Nobody Move Or Sterling and Interest Rates Get It!

Posted on the 12 May 2016 by Markwadsworth @Mark_Wadsworth

Yesterday's Project Fear output, via MBK:
From The Times:
Leaving the European Union would immediately cause the value of the pound to plummet by as much as 20 per cent, while income tax would have to rise to counter cuts in migration, a respected think tank has warned.
A vote to leave would result in a “significant shock to the UK economy”, the non-partisan National Institute for Economic and Social Research has said, as it presented prospects for the UK up to 2030 in the event of Brexit.

From The Telegraph:
The Bank of England will need to raise its key interest rate or Bank Rate to 3.5pc by the end of next year if Britain votes to leave the EU, the newest recruit to the Monetary Policy Committee has warned privately.
Michael Saunders, who was chief economist at Citibank, and will join the rate-setting MPC in August, said the drastic rise would be needed because Brexit would cause the pound to collapse, which would send inflation sharply higher.

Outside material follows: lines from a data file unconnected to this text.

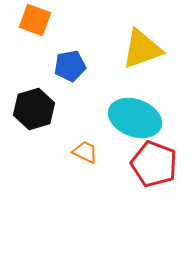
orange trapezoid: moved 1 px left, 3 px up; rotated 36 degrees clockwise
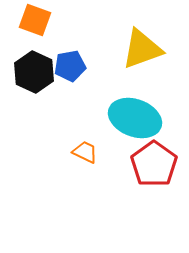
black hexagon: moved 37 px up; rotated 18 degrees counterclockwise
red pentagon: rotated 15 degrees clockwise
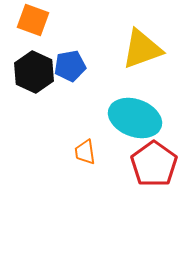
orange square: moved 2 px left
orange trapezoid: rotated 124 degrees counterclockwise
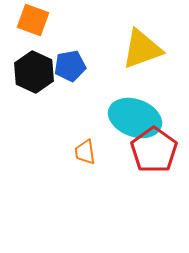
red pentagon: moved 14 px up
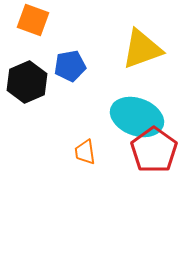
black hexagon: moved 7 px left, 10 px down; rotated 12 degrees clockwise
cyan ellipse: moved 2 px right, 1 px up
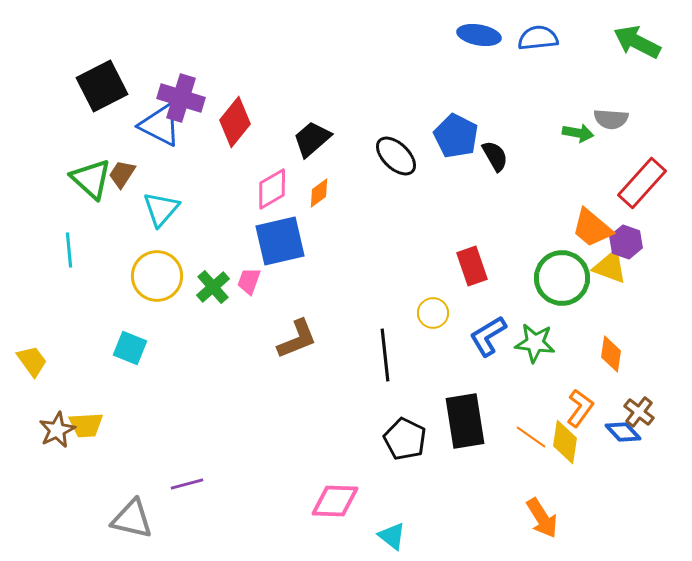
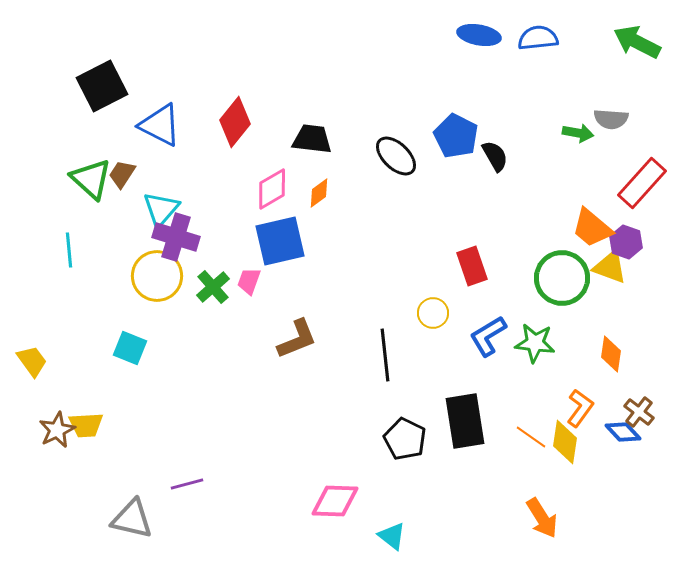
purple cross at (181, 98): moved 5 px left, 139 px down
black trapezoid at (312, 139): rotated 48 degrees clockwise
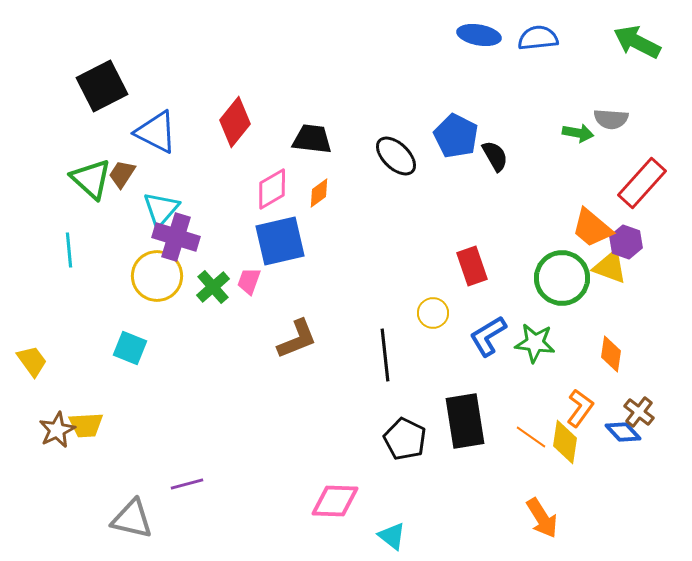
blue triangle at (160, 125): moved 4 px left, 7 px down
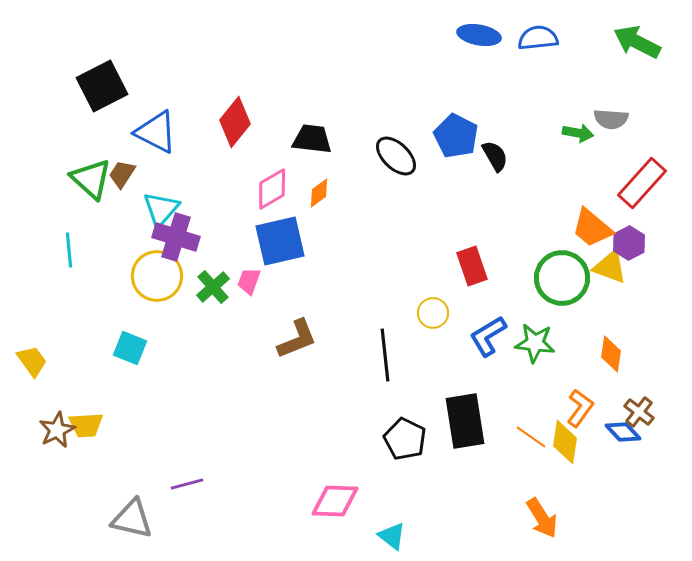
purple hexagon at (626, 242): moved 3 px right, 1 px down; rotated 12 degrees clockwise
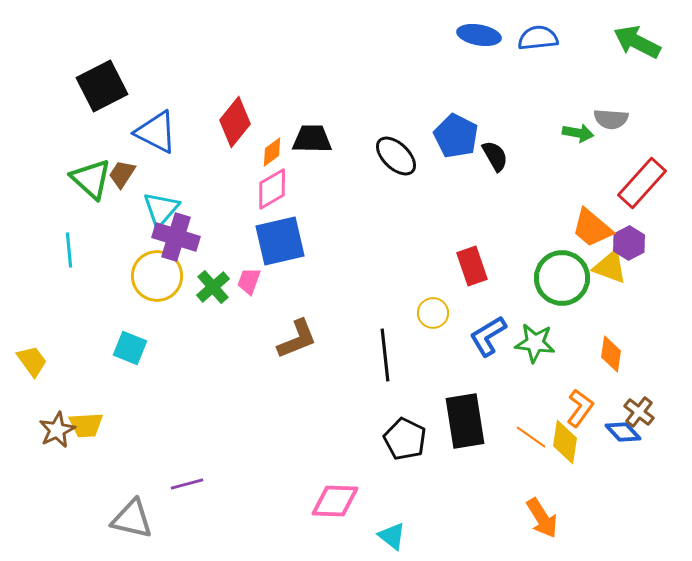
black trapezoid at (312, 139): rotated 6 degrees counterclockwise
orange diamond at (319, 193): moved 47 px left, 41 px up
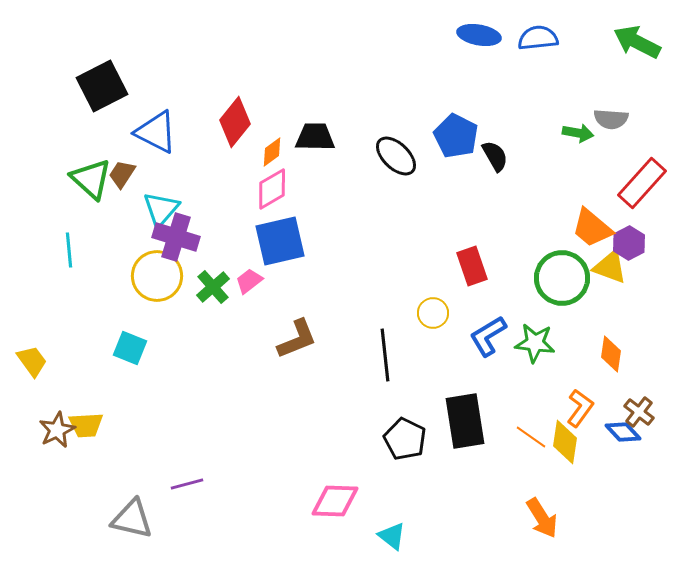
black trapezoid at (312, 139): moved 3 px right, 2 px up
pink trapezoid at (249, 281): rotated 32 degrees clockwise
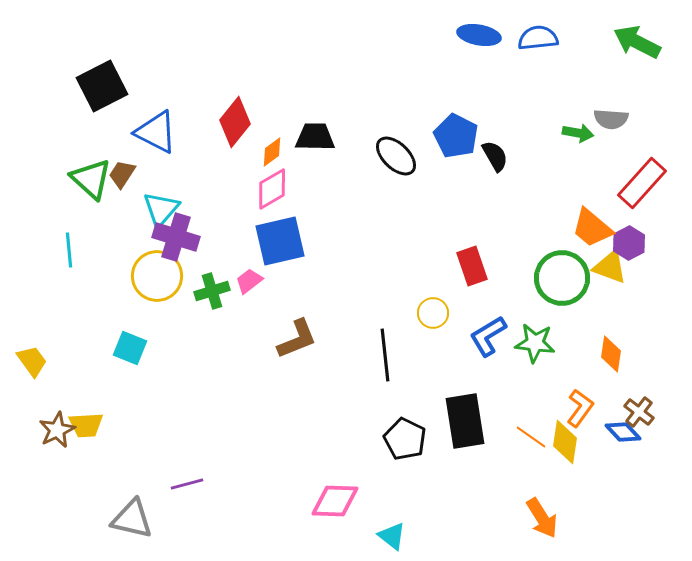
green cross at (213, 287): moved 1 px left, 4 px down; rotated 24 degrees clockwise
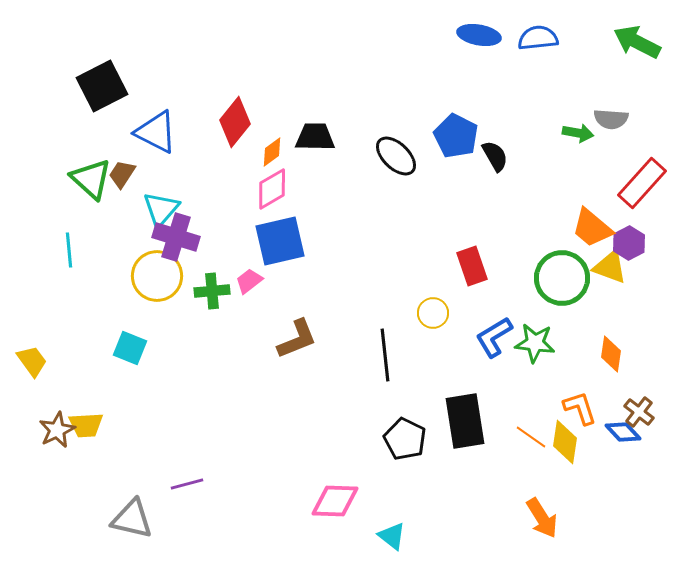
green cross at (212, 291): rotated 12 degrees clockwise
blue L-shape at (488, 336): moved 6 px right, 1 px down
orange L-shape at (580, 408): rotated 54 degrees counterclockwise
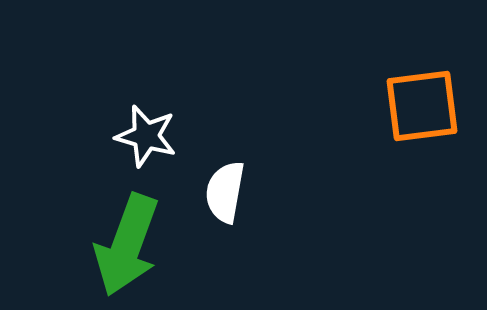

If we were to stupid enough to reduce 'good' immigration (younger, healthier, skilled/working, ready to integrate) then yes, income tax rates on everybody else might rise a bit, some people say that would be a price worth paying. I don't think it is, but clearly, if we reduced 'bad' immigration, tax rates would go down a bit, which looks like a win-win to me.
The rest of their logic seems to be [unspecified cause] = GBP falls = inflation rises = Bank of England has to increase interest rates.
There's no particular reason to assume that Brexit would cause GBP to fall that dramatically, but even if it did, what would be the knock-on effects? No need to ponder too hard, let's just look at the last two instances of this happening - after Black Wednesday in 1992 and between 2008 and 2012, when GBP fell by a quarter each time.
There was surprisingly little impact on consumer prices (putting land prices to one side) in either instance, and the Bank of England did not increase interest rates - during both periods it actually reduced them (leading to land price inflation).
So nothing to worry about, as per usual.
Nobody move or sterling and interest rates get it!